(Text)

The Queen and the Royal Navy: A golden thread running through our shared histories

Topic: PeopleRoyal Family Storyline: Royal Family

On a grey, wet, windy December day in 2017, wrapped in a thick purple coat, Queen Elizabeth II stood in the hangar of Britain’s newest, largest warship.

Before her around 3,000 people – not just ship’s company, but ambassadors, shipwrights, military leaders, families, musicians, politicians, and global media.

“As the daughter, wife and mother of naval officers, I recognise the unique demands our nation asks of you and I will always value my special link with HMS Queen Elizabeth, her ship’s company and their families,” she told those present at the carrier’s commissioning ceremony.

Her words underlined the importance of the Royal Navy to her – a golden thread running through a long, eventful life and reign and a century unparalleled in the history of the Navy and Nation.

For as she declared at the naming of the same aircraft carrier in 2014: “Lord Mountbatten told my father on becoming King there is no more fitting preparation to be King than to have been trained in the Royal Navy.

“My own personal associations, especially as the proud sponsor of six other warships and submarines, remind me that reputation for excellence continues to this day.”

Her Majesty’s first encounters with the Royal Navy were familial. She was born into a naval family, her father, then Duke of York, served before and during the Great War, including at the Battle of Jutland in the battleship HMS Collingwood.

In the year after the Princess Elizabeth’s birth, the Duke and Duchess of York made an official visit to Australia embarked in HMS Renown.

(End Text)

**Prompt A**
Say whether each statement below agrees with the article on the Queen and the Royal Navy, answering yes or no and quoting the words of the article that decide it. (i) The carrier's commissioning ceremony took place in December 2017. (ii) The Queen's father fought at the Battle of Jutland aboard HMS Renown. (iii) The Queen sponsored six other warships and submarines besides HMS Queen Elizabeth.
**Prompt B**
Resume the article on the Queen and the Royal Navy after its last sentence, keeping its tone and manner.

(Input data)

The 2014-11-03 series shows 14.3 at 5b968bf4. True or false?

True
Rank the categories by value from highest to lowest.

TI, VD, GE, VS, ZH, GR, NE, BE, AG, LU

(End Input data)

**Answer space A**
(i) Yes: "On a grey, wet, windy December day in 2017"
(ii) No: "including at the Battle of Jutland in the battleship HMS Collingwood"
(iii) Yes: "the proud sponsor of six other warships and submarines"

**Answer space B**
She joined her parents aboard the old Royal Yacht Victoria and Albert at the Coronation Fleet review in 1937 – the first of many such gatherings of naval might she would attend over 75 years.

Two years later she was famously hosted by a young Prince Philip Mountbatten while the King and Queen visited Britannia Royal Naval College. They corresponded throughout the war and married in November 1947.

For a brief period, she was both Royal Princess and naval wife, living, when possible, in Malta while Prince Philip was serving with the Mediterranean Fleet as First Lieutenant of the destroyer HMS Chequers and then in command of the frigate HMS Magpie.

In time, the future King Charles III would follow in his father’s footsteps (1971-76), training as a naval helicopter pilot and later taking command of the minesweeper HMS Bronington, followed by his younger brother. Prince Andrew served in the Falklands as a helicopter pilot in 820 Squadron, flying Sea Kings from HMS Invincible, and later commanding the mine-hunter HMS Cottesmore.

Princess Anne, The Princess Royal, has been Chief Commandant for women in the RN since 1974, while Prince Edward, Earl of Wessex, has been Commodore-in-Chief of the Royal Fleet Auxiliary since 2006.

Few people have launched more ships than The Queen – more than half a dozen warships and submarines alone, beginning aged just 18 with the mighty battleship (Britain’s last) HMS Vanguard.

The teenage princess was not fazed by the magnitude of either the ship or occasion. Vanguard, she declared, was a "truly magnificent addition to the Royal Navy", the embodiment of three years' work by the shipwrights and engineers of the Clyde. "They must surely have put something into her which is part of the staunchness of our race."

First Lord of the Admiralty Albert Victor Alexander — the political head of the Navy — was impressed by the young princess' bearing. She had, he noted, carried out her duty in a "clear and decisive way".

With the untimely death of her father in 1952, the role of Monarch brought a myriad naval duties.

When the Royal Navy – and warships from across the Commonwealth – mustered in the Solent for the Coronation Fleet Review in June 1952, The Queen expressed her great pleasure and looked forward “to the further visits which I hope to make to you in the future.”

In the seven decades since, no year has passed without Her Majesty’s attendance at or involvement with the Senior Service: launchings, commissionings, official openings, formal and informal visits to ships and units, Colours presentations, decorating men and women who had gone above and beyond the call of duty, and Beat Retreats performed impeccably by the Band of HM Royal Marines.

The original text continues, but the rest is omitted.